Task brief: Each entry is to be repeated word for word, and the images are to be dropped.

*** Material provided ***

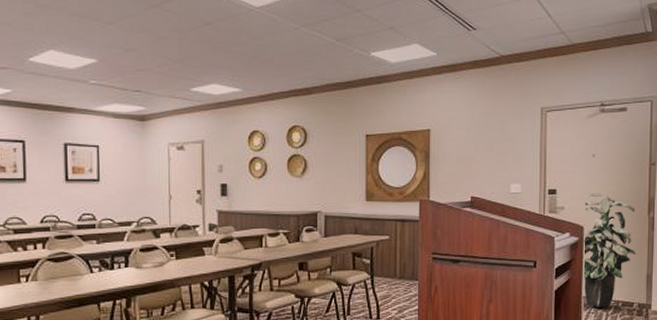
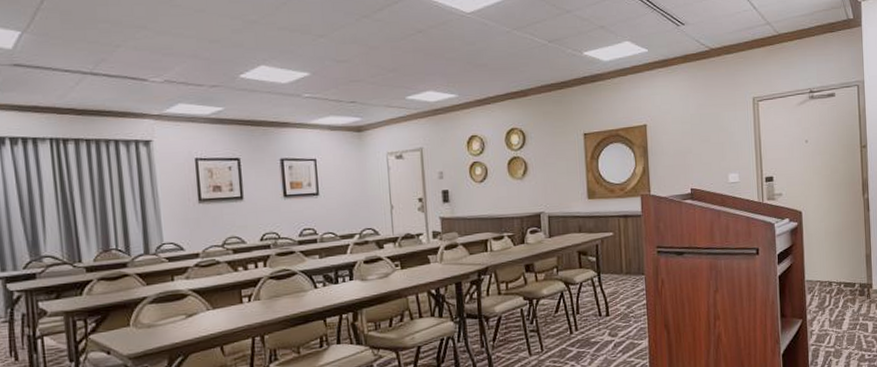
indoor plant: present [582,193,636,308] -> none [801,177,854,291]

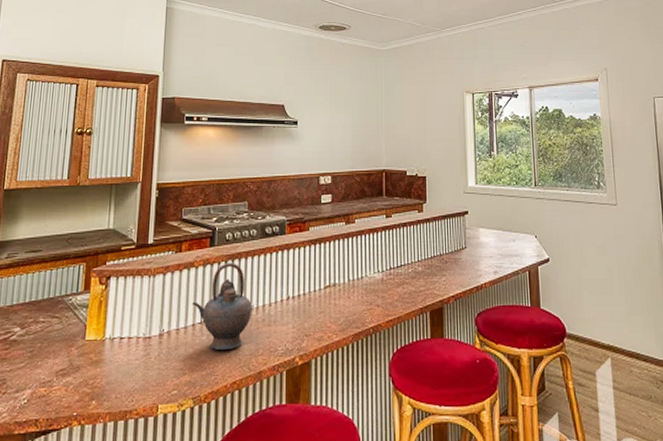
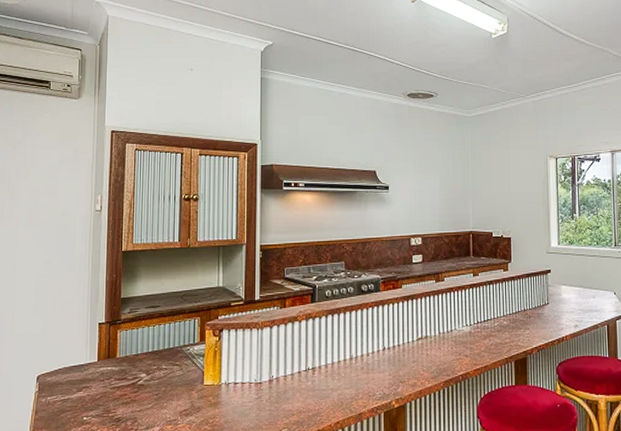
teapot: present [191,263,253,350] -> none [297,317,352,394]

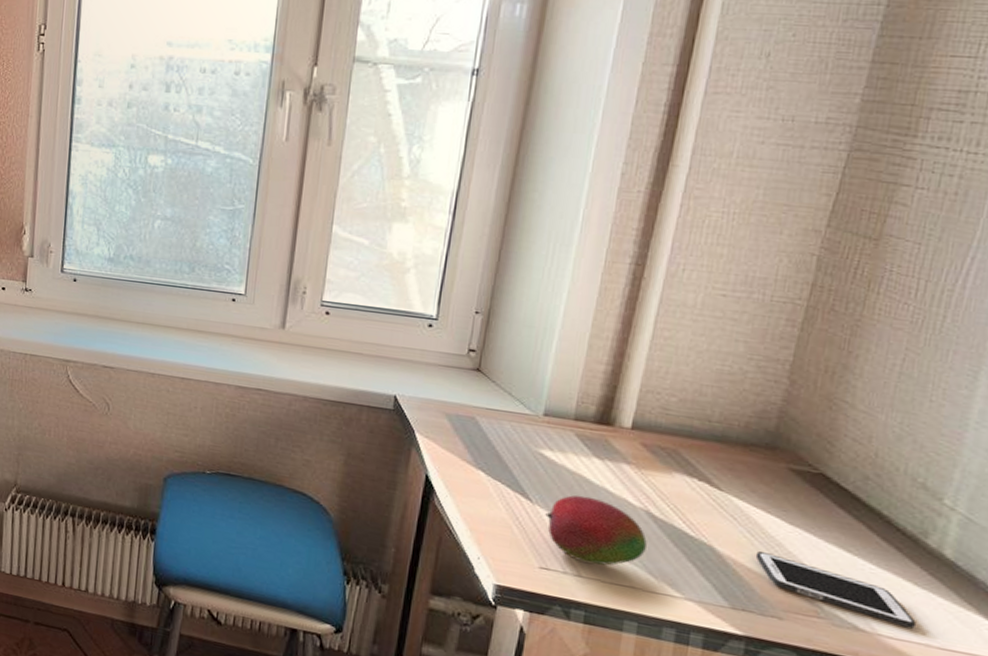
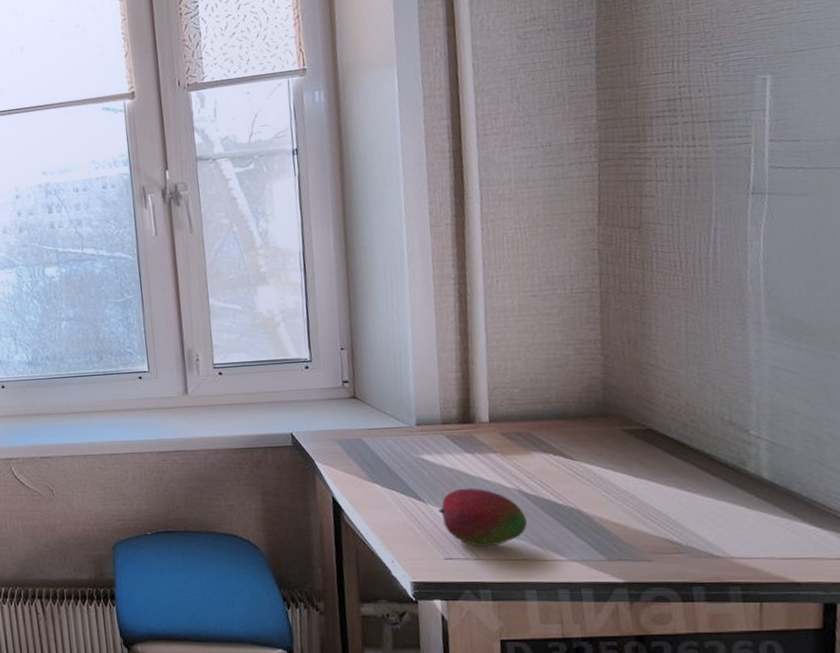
cell phone: present [755,550,916,629] -> none [615,505,758,546]

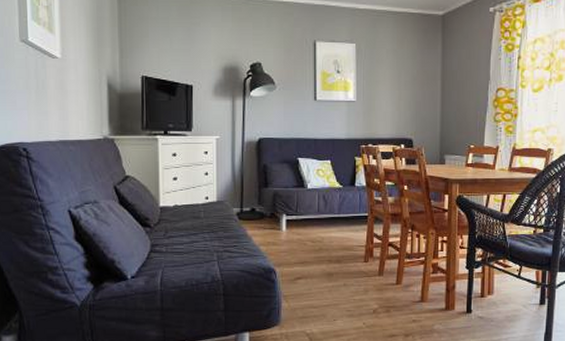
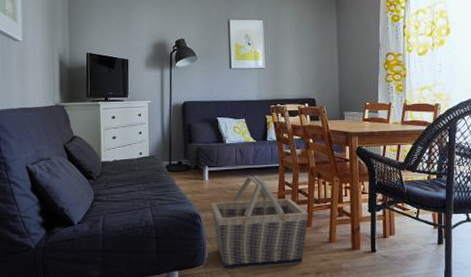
basket: none [289,226,400,330] -> present [211,175,309,269]

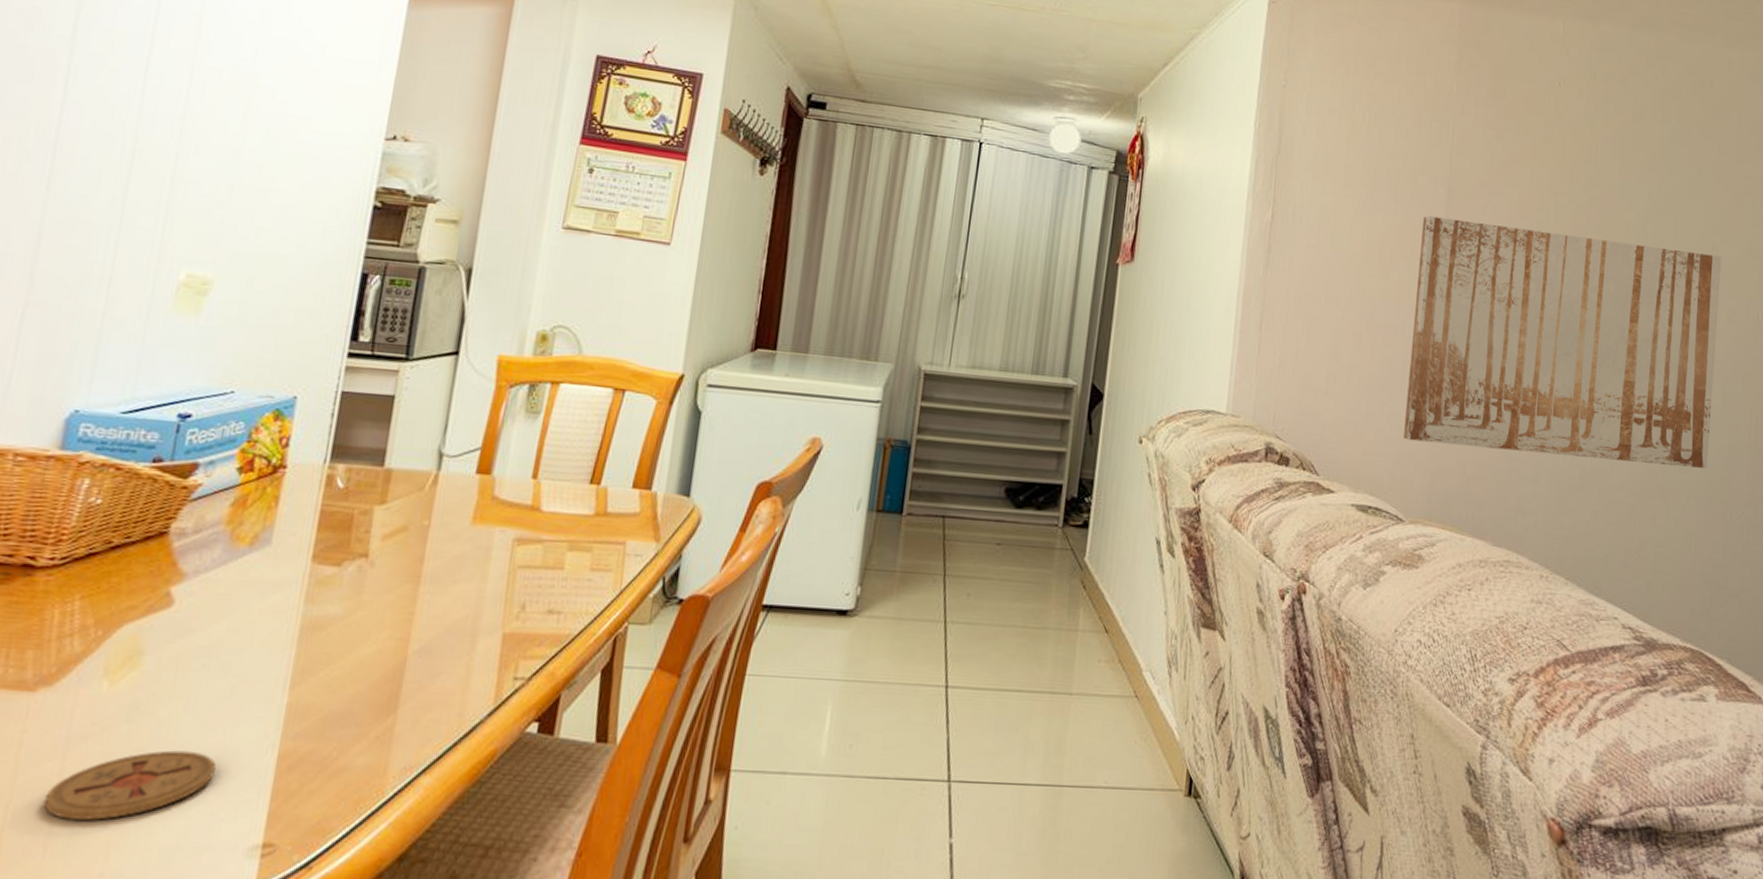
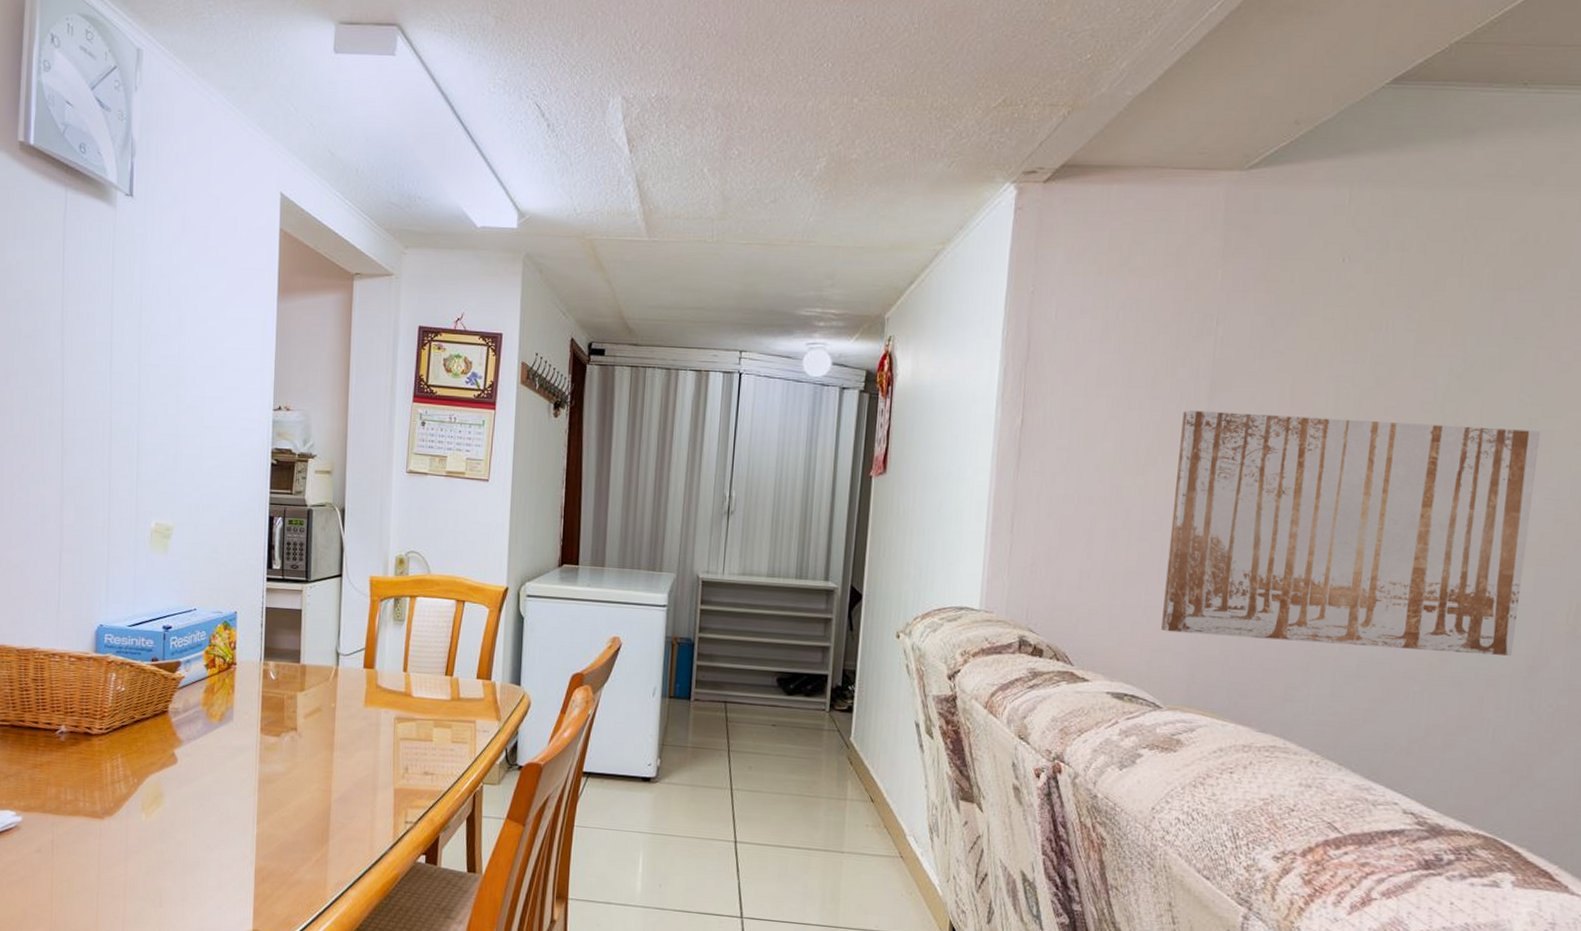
coaster: present [43,750,216,822] -> none [118,862,217,908]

***

Exercise solution:
indoor plant: present [582,193,636,308] -> none [801,177,854,291]

teapot: present [191,263,253,350] -> none [297,317,352,394]

cell phone: present [755,550,916,629] -> none [615,505,758,546]

basket: none [289,226,400,330] -> present [211,175,309,269]

coaster: present [43,750,216,822] -> none [118,862,217,908]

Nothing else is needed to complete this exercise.